(Stored records)
^^^^^^^^

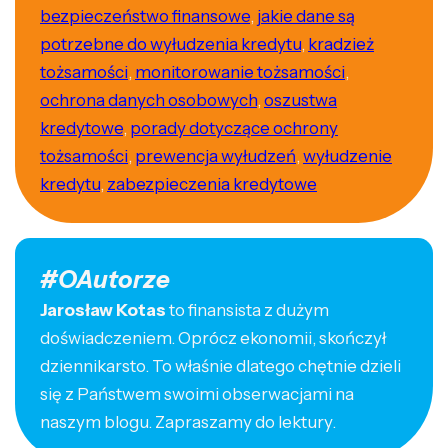
bezpieczeństwo finansowe
,
jakie dane są
potrzebne do wyłudzenia kredytu
,
kradzież
tożsamości
,
monitorowanie tożsamości
,
ochrona danych osobowych
,
oszustwa
kredytowe
,
porady dotyczące ochrony
tożsamości
,
prewencja wyłudzeń
,
wyłudzenie
kredytu
,
zabezpieczenia kredytowe
#OAutorze
Jarosław Kotas
to finansista z dużym
doświadczeniem. Oprócz ekonomii, skończył
dziennikarsto. To właśnie dlatego chętnie dzieli
się z Państwem swoimi obserwacjami na
naszym blogu. Zapraszamy do lektury.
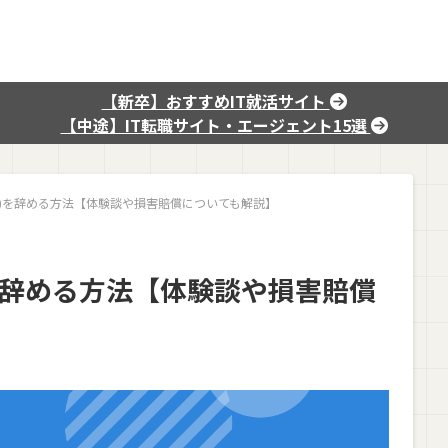
【新卒】おすすめIT就活サイト
【中途】IT転職サイト・エージェント15選
駐)を辞める方法【体験談や損害賠償についても解説】
)を辞める方法【体験談や損害賠償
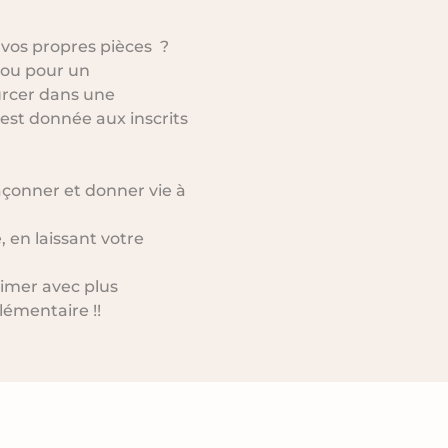
vos propres pièces  ? 
 ou pour un 
rcer dans une 
est donnée aux inscrits 
façonner et donner vie à 
, en laissant votre 
rimer avec plus 
émentaire !!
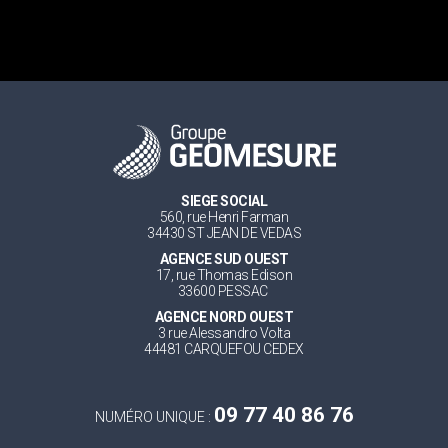
SIEGE SOCIAL
560, rue Henri Farman
34430 ST JEAN DE VEDAS
AGENCE SUD OUEST
17, rue Thomas Edison
33600 PESSAC
AGENCE NORD OUEST
3 rue Alessandro Volta
44481 CARQUEFOU CEDEX
09 77 40 86 76
NUMÉRO UNIQUE :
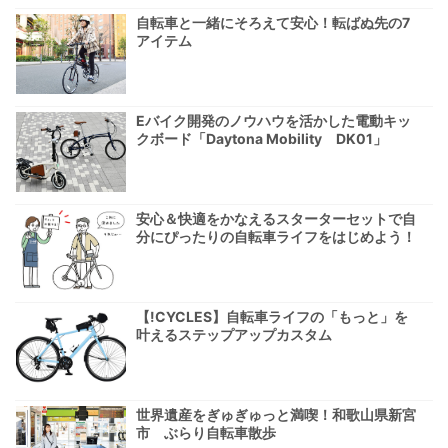
自転車と一緒にそろえて安心！転ばぬ先の7
アイテム
Eバイク開発のノウハウを活かした電動キッ
クボード「Daytona Mobility DK01」
安心＆快適をかなえるスターターセットで自
分にぴったりの自転車ライフをはじめよう！
【!CYCLES】自転車ライフの「もっと」を
叶えるステップアップカスタム
世界遺産をぎゅぎゅっと満喫！和歌山県新宮
市 ぶらり自転車散歩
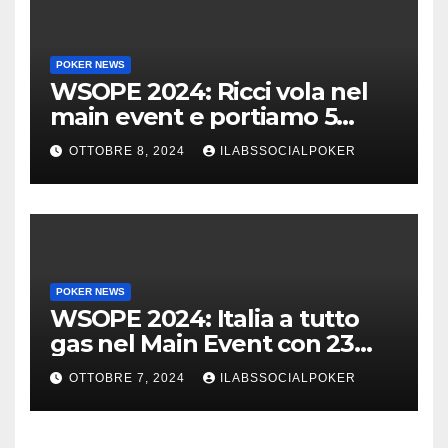
POKER NEWS
WSOPE 2024: Ricci vola nel
main event e portiamo 5
azzurri al day 4
OTTOBRE 8, 2024
ILABSSOCIALPOKER
POKER NEWS
WSOPE 2024: Italia a tutto
gas nel Main Event con 23
azzurri al day 3
OTTOBRE 7, 2024
ILABSSOCIALPOKER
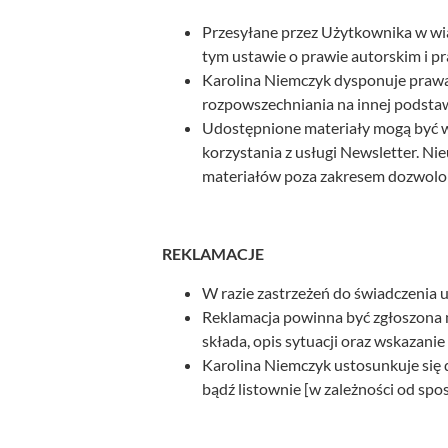
Przesyłane przez Użytkownika w wiad
tym ustawie o prawie autorskim i 
Karolina Niemczyk dysponuje prawa
rozpowszechniania na innej podsta
Udostępnione materiały mogą być 
korzystania z usługi Newsletter. Ni
materiałów poza zakresem dozwolo
REKLAMACJE
W razie zastrzeżeń do świadczenia 
Reklamacja powinna być zgłoszona n
składa, opis sytuacji oraz wskazani
Karolina Niemczyk ustosunkuje się do
bądź listownie [w zależności od spo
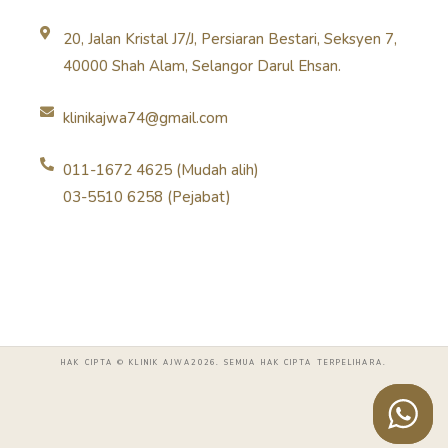
20, Jalan Kristal J7/J, Persiaran Bestari, Seksyen 7,
40000 Shah Alam, Selangor Darul Ehsan.
klinikajwa74@gmail.com
011-1672 4625 (Mudah alih)
03-5510 6258 (Pejabat)
HAK CIPTA © KLINIK AJWA2026. SEMUA HAK CIPTA TERPELIHARA.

^^^^^^^^

Task: Excluding pictures, print all lines above exactly.

Problem solution:
bezpieczeństwo finansowe
,
jakie dane są
potrzebne do wyłudzenia kredytu
,
kradzież
tożsamości
,
monitorowanie tożsamości
,
ochrona danych osobowych
,
oszustwa
kredytowe
,
porady dotyczące ochrony
tożsamości
,
prewencja wyłudzeń
,
wyłudzenie
kredytu
,
zabezpieczenia kredytowe
#OAutorze
Jarosław Kotas
to finansista z dużym
doświadczeniem. Oprócz ekonomii, skończył
dziennikarsto. To właśnie dlatego chętnie dzieli
się z Państwem swoimi obserwacjami na
naszym blogu. Zapraszamy do lektury.
【新卒】おすすめIT就活サイト
【中途】IT転職サイト・エージェント15選
駐)を辞める方法【体験談や損害賠償についても解説】
)を辞める方法【体験談や損害賠償
vos propres pièces  ? 
 ou pour un 
rcer dans une 
est donnée aux inscrits 
façonner et donner vie à 
, en laissant votre 
rimer avec plus 
émentaire !!
SIEGE SOCIAL
560, rue Henri Farman
34430 ST JEAN DE VEDAS
AGENCE SUD OUEST
17, rue Thomas Edison
33600 PESSAC
AGENCE NORD OUEST
3 rue Alessandro Volta
44481 CARQUEFOU CEDEX
09 77 40 86 76
NUMÉRO UNIQUE :
自転車と一緒にそろえて安心！転ばぬ先の7
アイテム
Eバイク開発のノウハウを活かした電動キッ
クボード「Daytona Mobility DK01」
安心＆快適をかなえるスターターセットで自
分にぴったりの自転車ライフをはじめよう！
【!CYCLES】自転車ライフの「もっと」を
叶えるステップアップカスタム
世界遺産をぎゅぎゅっと満喫！和歌山県新宮
市 ぶらり自転車散歩
POKER NEWS
WSOPE 2024: Ricci vola nel
main event e portiamo 5
azzurri al day 4
OTTOBRE 8, 2024
ILABSSOCIALPOKER
POKER NEWS
WSOPE 2024: Italia a tutto
gas nel Main Event con 23
azzurri al day 3
OTTOBRE 7, 2024
ILABSSOCIALPOKER
Przesyłane przez Użytkownika w wiad
tym ustawie o prawie autorskim i 
Karolina Niemczyk dysponuje prawa
rozpowszechniania na innej podsta
Udostępnione materiały mogą być 
korzystania z usługi Newsletter. Ni
materiałów poza zakresem dozwolo
REKLAMACJE
W razie zastrzeżeń do świadczenia 
Reklamacja powinna być zgłoszona n
składa, opis sytuacji oraz wskazani
Karolina Niemczyk ustosunkuje się do
bądź listownie [w zależności od spo
20, Jalan Kristal J7/J, Persiaran Bestari, Seksyen 7,
40000 Shah Alam, Selangor Darul Ehsan.
klinikajwa74@gmail.com
011-1672 4625 (Mudah alih)
03-5510 6258 (Pejabat)
HAK CIPTA © KLINIK AJWA2026. SEMUA HAK CIPTA TERPELIHARA.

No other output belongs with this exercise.